What you should do: Tally the lines below containing "network" and report only the total.

--- START ---

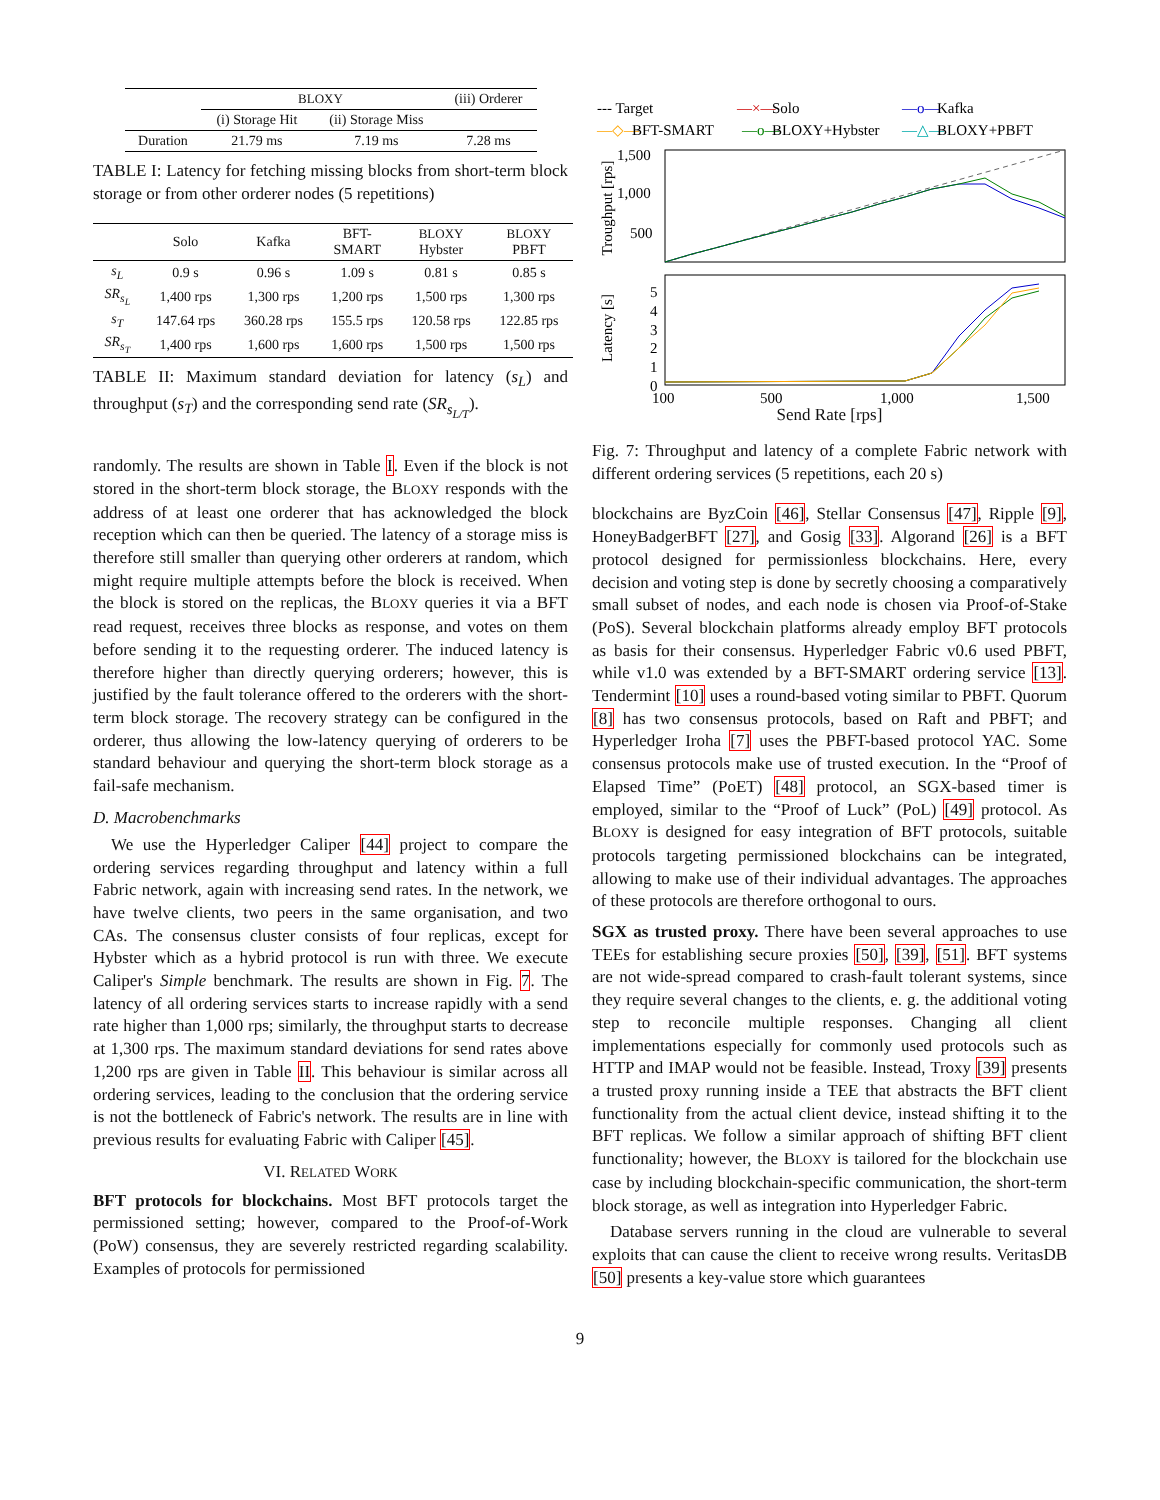| | BLOXY | | (iii) Orderer |
| --- | --- | --- | --- |
| | (i) Storage Hit | (ii) Storage Miss | |
| Duration | 21.79 ms | 7.19 ms | 7.28 ms |
TABLE I: Latency for fetching missing blocks from short-term block storage or from other orderer nodes (5 repetitions)
| | Solo | Kafka | BFT- SMART | BLOXY Hybster | BLOXY PBFT |
| --- | --- | --- | --- | --- | --- |
| s<sub>L</sub> | 0.9 s | 0.96 s | 1.09 s | 0.81 s | 0.85 s |
| SR<sub>s<sub>L</sub></sub> | 1,400 rps | 1,300 rps | 1,200 rps | 1,500 rps | 1,300 rps |
| s<sub>T</sub> | 147.64 rps | 360.28 rps | 155.5 rps | 120.58 rps | 122.85 rps |
| SR<sub>s<sub>T</sub></sub> | 1,400 rps | 1,600 rps | 1,600 rps | 1,500 rps | 1,500 rps |
TABLE II: Maximum standard deviation for latency (s<sub>L</sub>) and throughput (s<sub>T</sub>) and the corresponding send rate (SR<sub>s<sub>L/T</sub></sub>).
randomly. The results are shown in Table I. Even if the block is not stored in the short-term block storage, the BLOXY responds with the address of at least one orderer that has acknowledged the block reception which can then be queried. The latency of a storage miss is therefore still smaller than querying other orderers at random, which might require multiple attempts before the block is received. When the block is stored on the replicas, the BLOXY queries it via a BFT read request, receives three blocks as response, and votes on them before sending it to the requesting orderer. The induced latency is therefore higher than directly querying orderers; however, this is justified by the fault tolerance offered to the orderers with the short-term block storage. The recovery strategy can be configured in the orderer, thus allowing the low-latency querying of orderers to be standard behaviour and querying the short-term block storage as a fail-safe mechanism.
D. Macrobenchmarks
We use the Hyperledger Caliper [44] project to compare the ordering services regarding throughput and latency within a full Fabric network, again with increasing send rates. In the network, we have twelve clients, two peers in the same organisation, and two CAs. The consensus cluster consists of four replicas, except for Hybster which as a hybrid protocol is run with three. We execute Caliper's Simple benchmark. The results are shown in Fig. 7. The latency of all ordering services starts to increase rapidly with a send rate higher than 1,000 rps; similarly, the throughput starts to decrease at 1,300 rps. The maximum standard deviations for send rates above 1,200 rps are given in Table II. This behaviour is similar across all ordering services, leading to the conclusion that the ordering service is not the bottleneck of Fabric's network. The results are in line with previous results for evaluating Fabric with Caliper [45].
VI. RELATED WORK
BFT protocols for blockchains. Most BFT protocols target the permissioned setting; however, compared to the Proof-of-Work (PoW) consensus, they are severely restricted regarding scalability. Examples of protocols for permissioned
--- Target
—×—
Solo
—o—
Kafka
—◇—
BFT-SMART
—o—
BLOXY+Hybster
—△—
BLOXY+PBFT
1,500
1,000
500
Troughput [rps]
Latency [s]
5
4
3
2
1
0
100
500
1,000
1,500
Send Rate [rps]
Fig. 7: Throughput and latency of a complete Fabric network with different ordering services (5 repetitions, each 20 s)
blockchains are ByzCoin [46], Stellar Consensus [47], Ripple [9], HoneyBadgerBFT [27], and Gosig [33]. Algorand [26] is a BFT protocol designed for permissionless blockchains. Here, every decision and voting step is done by secretly choosing a comparatively small subset of nodes, and each node is chosen via Proof-of-Stake (PoS). Several blockchain platforms already employ BFT protocols as basis for their consensus. Hyperledger Fabric v0.6 used PBFT, while v1.0 was extended by a BFT-SMART ordering service [13]. Tendermint [10] uses a round-based voting similar to PBFT. Quorum [8] has two consensus protocols, based on Raft and PBFT; and Hyperledger Iroha [7] uses the PBFT-based protocol YAC. Some consensus protocols make use of trusted execution. In the “Proof of Elapsed Time” (PoET) [48] protocol, an SGX-based timer is employed, similar to the “Proof of Luck” (PoL) [49] protocol. As BLOXY is designed for easy integration of BFT protocols, suitable protocols targeting permissioned blockchains can be integrated, allowing to make use of their individual advantages. The approaches of these protocols are therefore orthogonal to ours.
SGX as trusted proxy. There have been several approaches to use TEEs for establishing secure proxies [50], [39], [51]. BFT systems are not wide-spread compared to crash-fault tolerant systems, since they require several changes to the clients, e. g. the additional voting step to reconcile multiple responses. Changing all client implementations especially for commonly used protocols such as HTTP and IMAP would not be feasible. Instead, Troxy [39] presents a trusted proxy running inside a TEE that abstracts the BFT client functionality from the actual client device, instead shifting it to the BFT replicas. We follow a similar approach of shifting BFT client functionality; however, the BLOXY is tailored for the blockchain use case by including blockchain-specific communication, the short-term block storage, as well as integration into Hyperledger Fabric.
Database servers running in the cloud are vulnerable to several exploits that can cause the client to receive wrong results. VeritasDB [50] presents a key-value store which guarantees
9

--- END ---

Response area: 2